▸ Work order
Beneath this task are records; count the lines among them that contain the word "board" and answer with the number only.

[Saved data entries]
::::

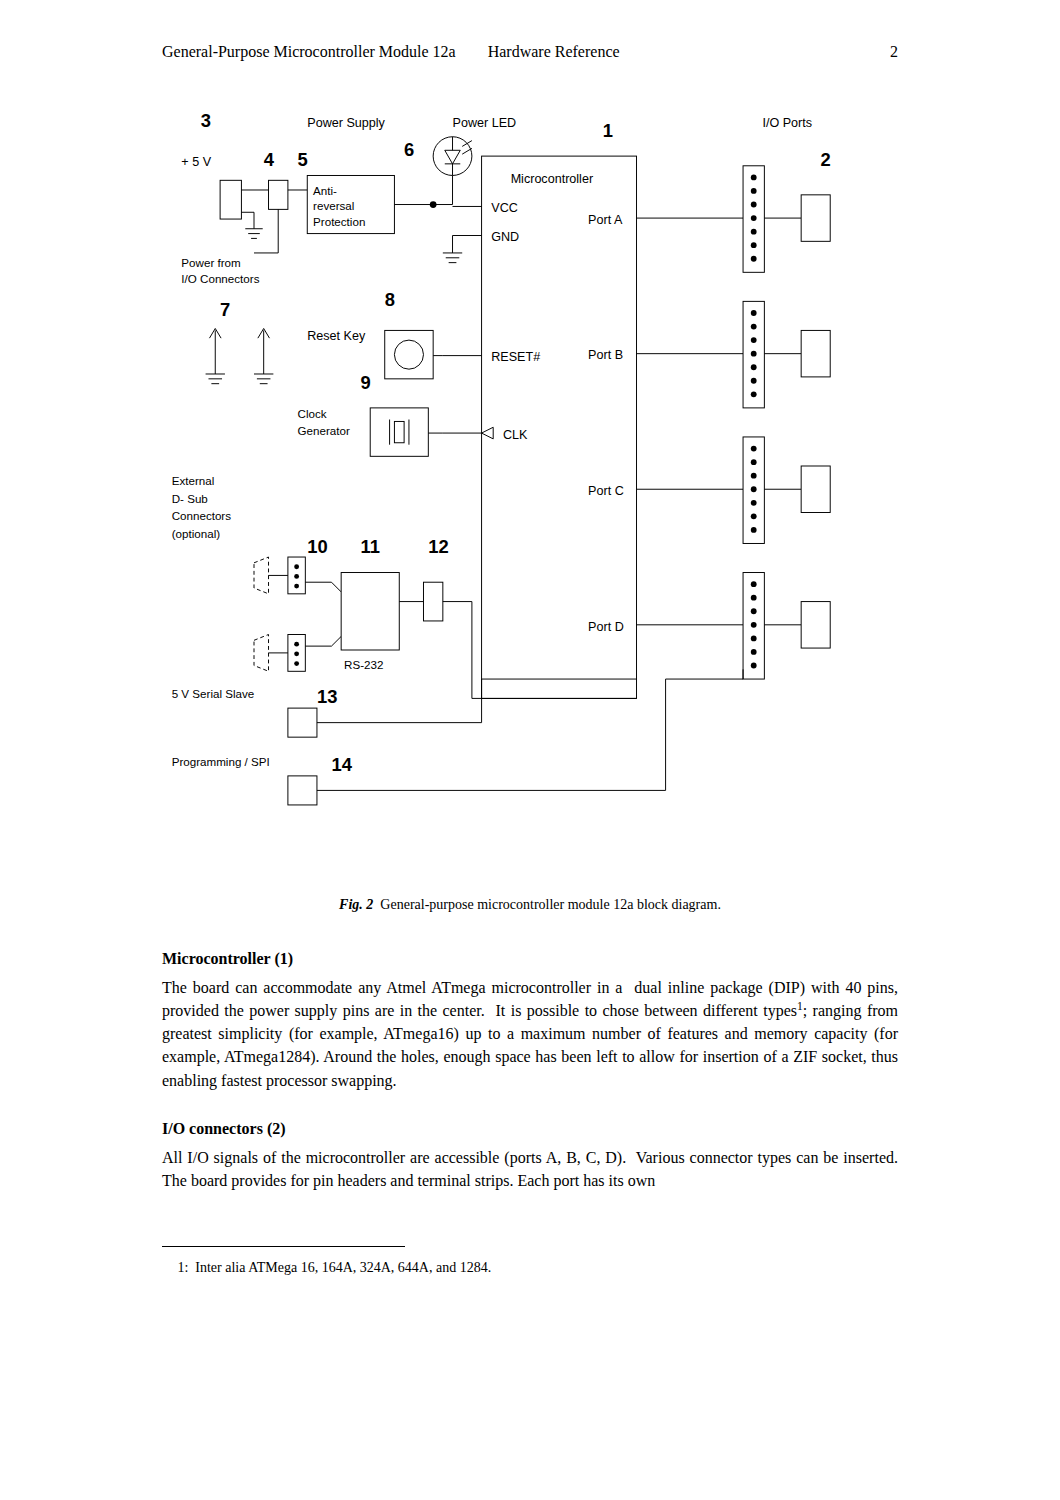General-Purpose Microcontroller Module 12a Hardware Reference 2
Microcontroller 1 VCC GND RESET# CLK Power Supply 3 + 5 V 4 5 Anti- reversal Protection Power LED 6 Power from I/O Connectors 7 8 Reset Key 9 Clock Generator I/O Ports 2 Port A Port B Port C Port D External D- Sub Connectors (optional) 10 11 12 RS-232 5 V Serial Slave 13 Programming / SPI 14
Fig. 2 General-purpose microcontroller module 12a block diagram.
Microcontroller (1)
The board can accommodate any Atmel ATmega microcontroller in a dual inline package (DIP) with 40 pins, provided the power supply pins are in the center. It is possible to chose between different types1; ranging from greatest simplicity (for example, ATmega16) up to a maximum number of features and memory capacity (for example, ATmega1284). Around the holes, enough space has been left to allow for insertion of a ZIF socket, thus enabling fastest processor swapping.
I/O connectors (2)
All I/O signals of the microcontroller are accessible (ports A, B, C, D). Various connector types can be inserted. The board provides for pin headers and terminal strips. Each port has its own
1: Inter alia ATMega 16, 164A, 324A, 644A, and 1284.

::::

▸ Reply to the exercise
2